Mereka berkata, “Tolaklah mereka dari mejelismu hai Muhammad, sehingga kami mau duduk bersamamu. Sebab mereka adalah orang-orang paling rendah dari kami. Seolah-olah bau mereka adalah bau domba. Sedang kami adalah pemimpin-pemimpin masyarakat dan kami merasa enggan kalau harus duduk berkumpul dengan mereka. Jika engkau mau menolak mereka tentu kami akan beriman kepadamu.”

Nabi Muhammad hampir saja memenuhi tuntutan mereka itu karena sangat bersemangat pada iman mereka.

Tetapi turunlah malaikat Jibril dengan firman Allah dalam surat Al An’aam ayat 52, “Dan janganlah engkau menolak orang-orang yang menyembah Tuhannya di pagi hari dan sore dengan mengharap ridha-Nya.”

Maka bersabdalah Nabi Muhammad, “Allah melarangku untuk menolak (mengusir) mereka.” Mereka berkata, “Kalau begitu sediakanlah sehari untuk kami dan sehari untuk mereka.” Nabi menjawab, “Aku tidak akan berbuat demikian.” Mereka berkata lagi, “Kalau begitu jadikanlah sebuah majelis dan menghadaplah kepada kami dengan wajahmu dan belakangilah mereka dengan punggungmu.” Lalu turunlah ayat tersebut di atas (Al Kahfi ayat 28)

Menurut Qatadah bahwa ayat ini diturunkan mengenai ahlis shuffah (penghuni serambi di samping masjid).
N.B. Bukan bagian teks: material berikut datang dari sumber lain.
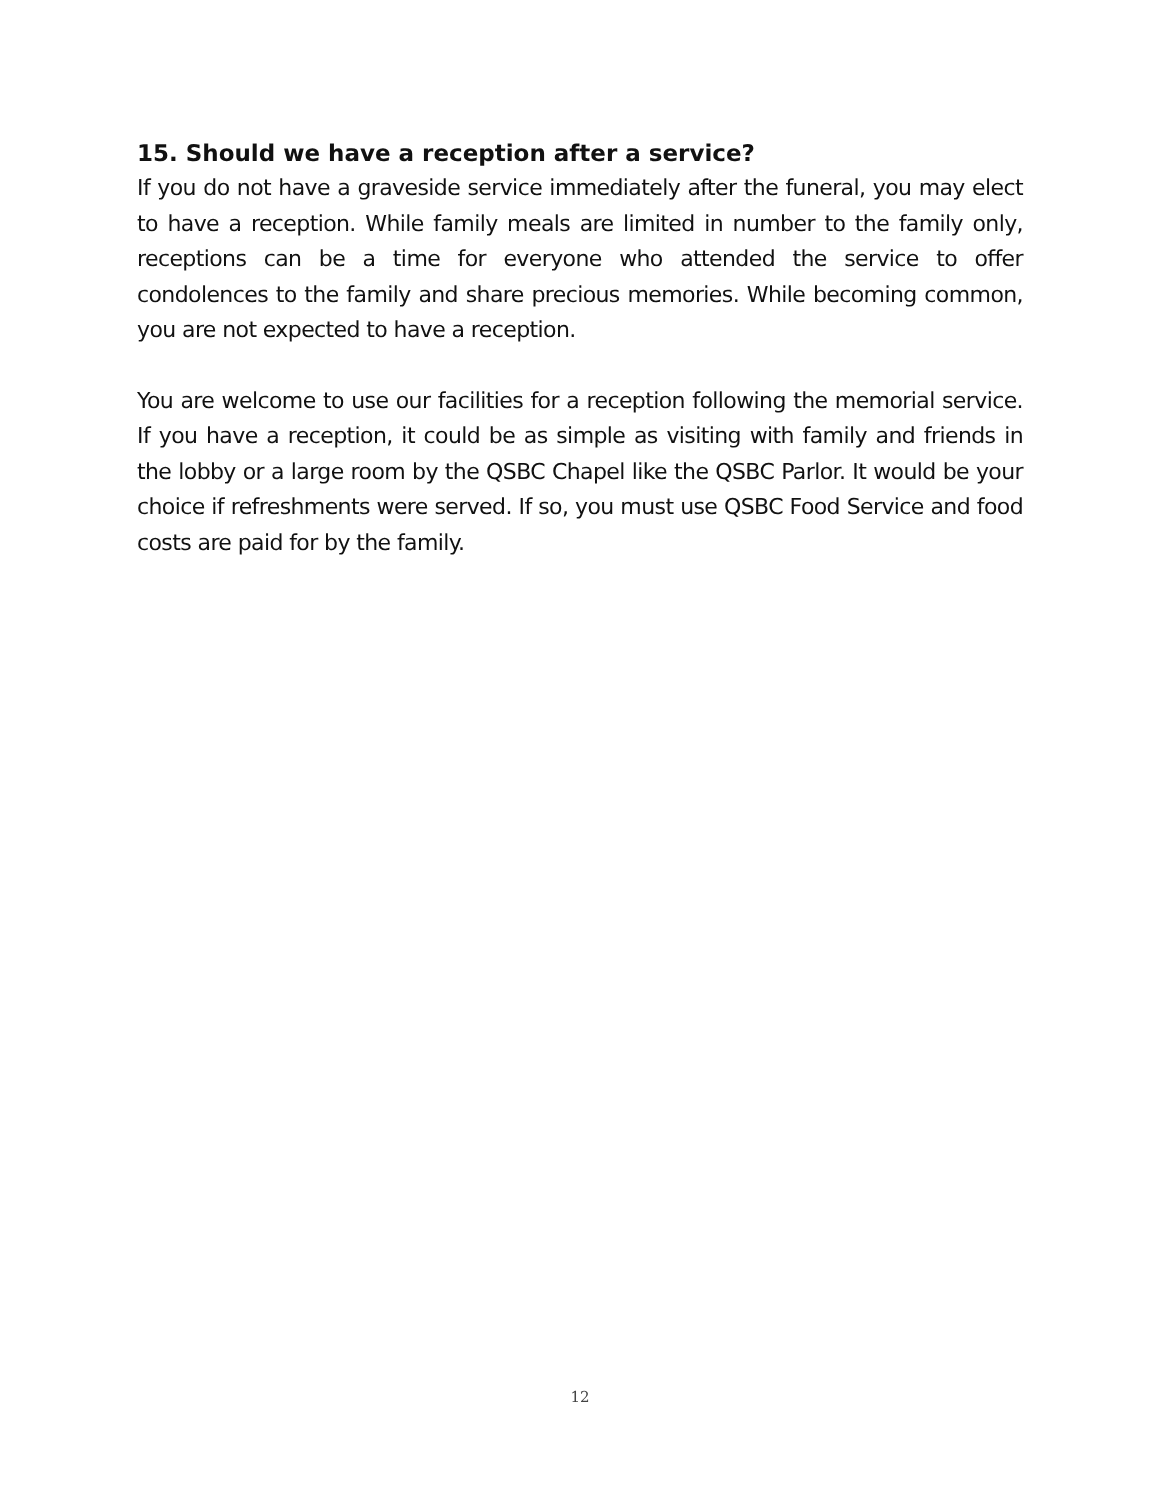15. Should we have a reception after a service?
If you do not have a graveside service immediately after the funeral, you may elect to have a reception. While family meals are limited in number to the family only, receptions can be a time for everyone who attended the service to offer condolences to the family and share precious memories. While becoming common, you are not expected to have a reception.
You are welcome to use our facilities for a reception following the memorial service. If you have a reception, it could be as simple as visiting with family and friends in the lobby or a large room by the QSBC Chapel like the QSBC Parlor. It would be your choice if refreshments were served. If so, you must use QSBC Food Service and food costs are paid for by the family.
12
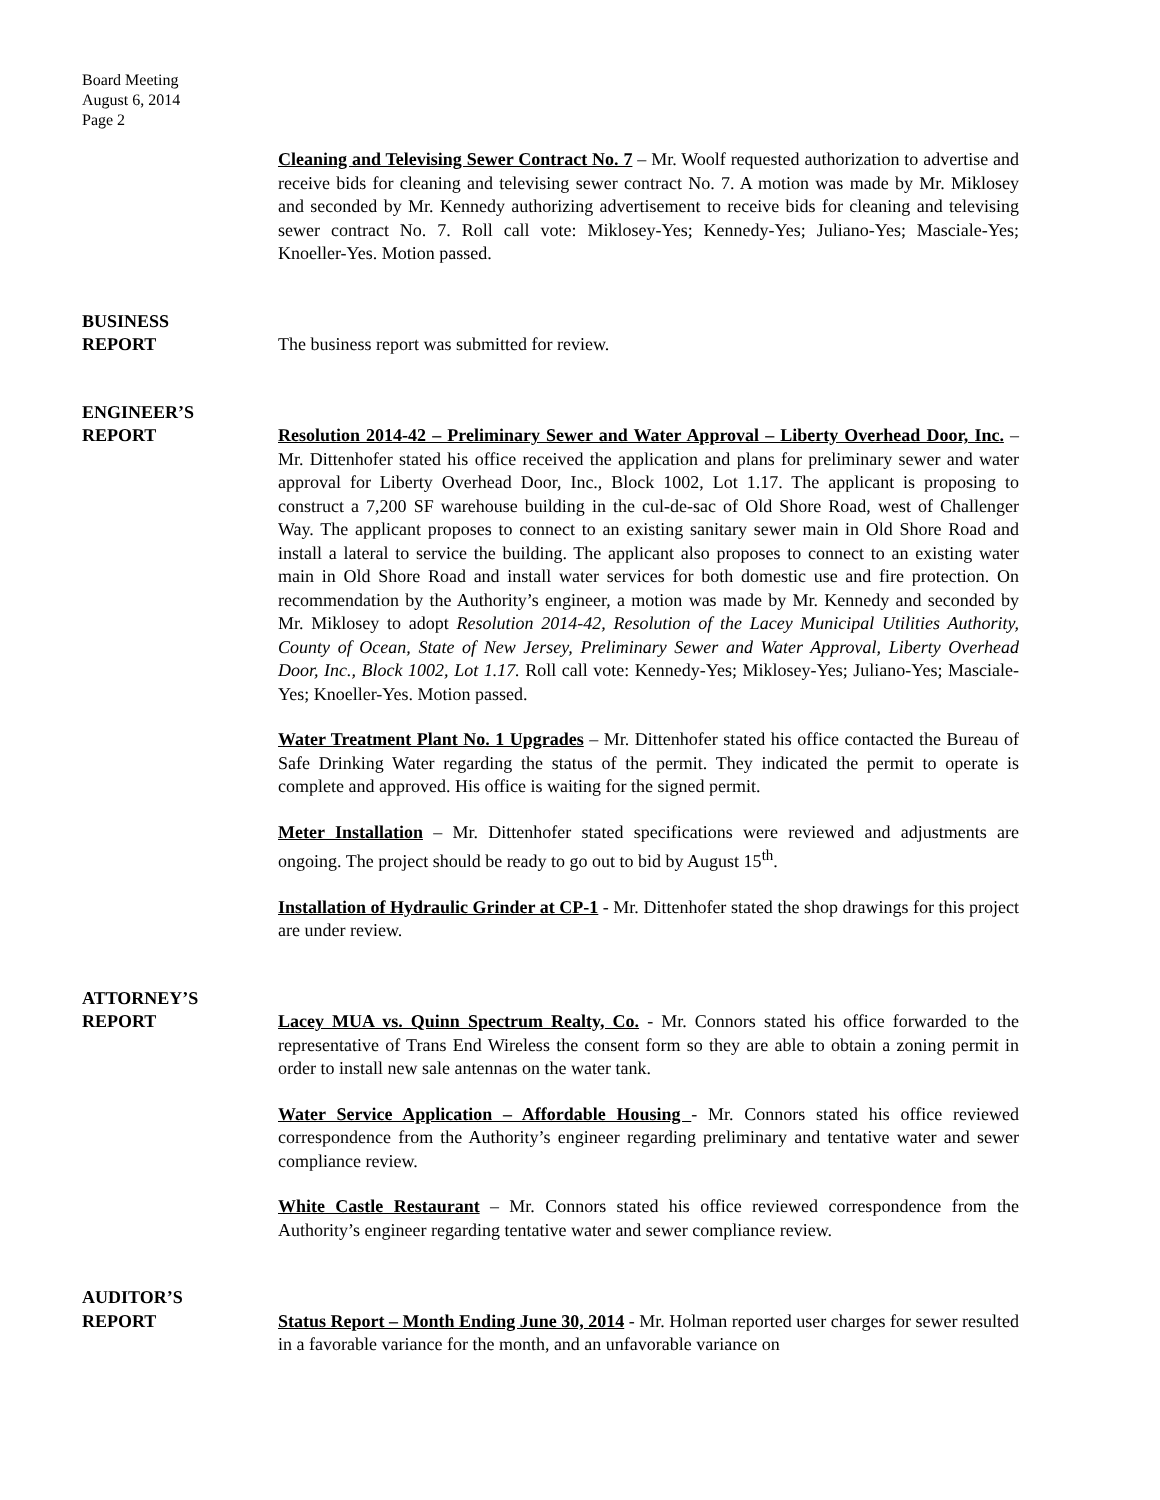Board Meeting
August 6, 2014
Page 2
Cleaning and Televising Sewer Contract No. 7 – Mr. Woolf requested authorization to advertise and receive bids for cleaning and televising sewer contract No. 7. A motion was made by Mr. Miklosey and seconded by Mr. Kennedy authorizing advertisement to receive bids for cleaning and televising sewer contract No. 7. Roll call vote: Miklosey-Yes; Kennedy-Yes; Juliano-Yes; Masciale-Yes; Knoeller-Yes. Motion passed.
BUSINESS
REPORT
The business report was submitted for review.
ENGINEER’S
REPORT
Resolution 2014-42 – Preliminary Sewer and Water Approval – Liberty Overhead Door, Inc. – Mr. Dittenhofer stated his office received the application and plans for preliminary sewer and water approval for Liberty Overhead Door, Inc., Block 1002, Lot 1.17. The applicant is proposing to construct a 7,200 SF warehouse building in the cul-de-sac of Old Shore Road, west of Challenger Way. The applicant proposes to connect to an existing sanitary sewer main in Old Shore Road and install a lateral to service the building. The applicant also proposes to connect to an existing water main in Old Shore Road and install water services for both domestic use and fire protection. On recommendation by the Authority’s engineer, a motion was made by Mr. Kennedy and seconded by Mr. Miklosey to adopt Resolution 2014-42, Resolution of the Lacey Municipal Utilities Authority, County of Ocean, State of New Jersey, Preliminary Sewer and Water Approval, Liberty Overhead Door, Inc., Block 1002, Lot 1.17. Roll call vote: Kennedy-Yes; Miklosey-Yes; Juliano-Yes; Masciale-Yes; Knoeller-Yes. Motion passed.
Water Treatment Plant No. 1 Upgrades – Mr. Dittenhofer stated his office contacted the Bureau of Safe Drinking Water regarding the status of the permit. They indicated the permit to operate is complete and approved. His office is waiting for the signed permit.
Meter Installation – Mr. Dittenhofer stated specifications were reviewed and adjustments are ongoing. The project should be ready to go out to bid by August 15<sup>th</sup>.
Installation of Hydraulic Grinder at CP-1 - Mr. Dittenhofer stated the shop drawings for this project are under review.
ATTORNEY’S
REPORT
Lacey MUA vs. Quinn Spectrum Realty, Co. - Mr. Connors stated his office forwarded to the representative of Trans End Wireless the consent form so they are able to obtain a zoning permit in order to install new sale antennas on the water tank.
Water Service Application – Affordable Housing - Mr. Connors stated his office reviewed correspondence from the Authority’s engineer regarding preliminary and tentative water and sewer compliance review.
White Castle Restaurant – Mr. Connors stated his office reviewed correspondence from the Authority’s engineer regarding tentative water and sewer compliance review.
AUDITOR’S
REPORT
Status Report – Month Ending June 30, 2014 - Mr. Holman reported user charges for sewer resulted in a favorable variance for the month, and an unfavorable variance on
Mereka berjumlah 700 orang fakir di masjid Rasulullah saw.mereka tidak bermaksud dagang, tani atau memerah susu ternak. Mereka mengerjakan shalat dan menunggu shalat yang lain.

Ketika turun ayat ini Nabi bersabda, “Alhamdulillaah, yang telah menjadikan dalam ummatku orang-orang yang aku telh diperintah bersama mereka.”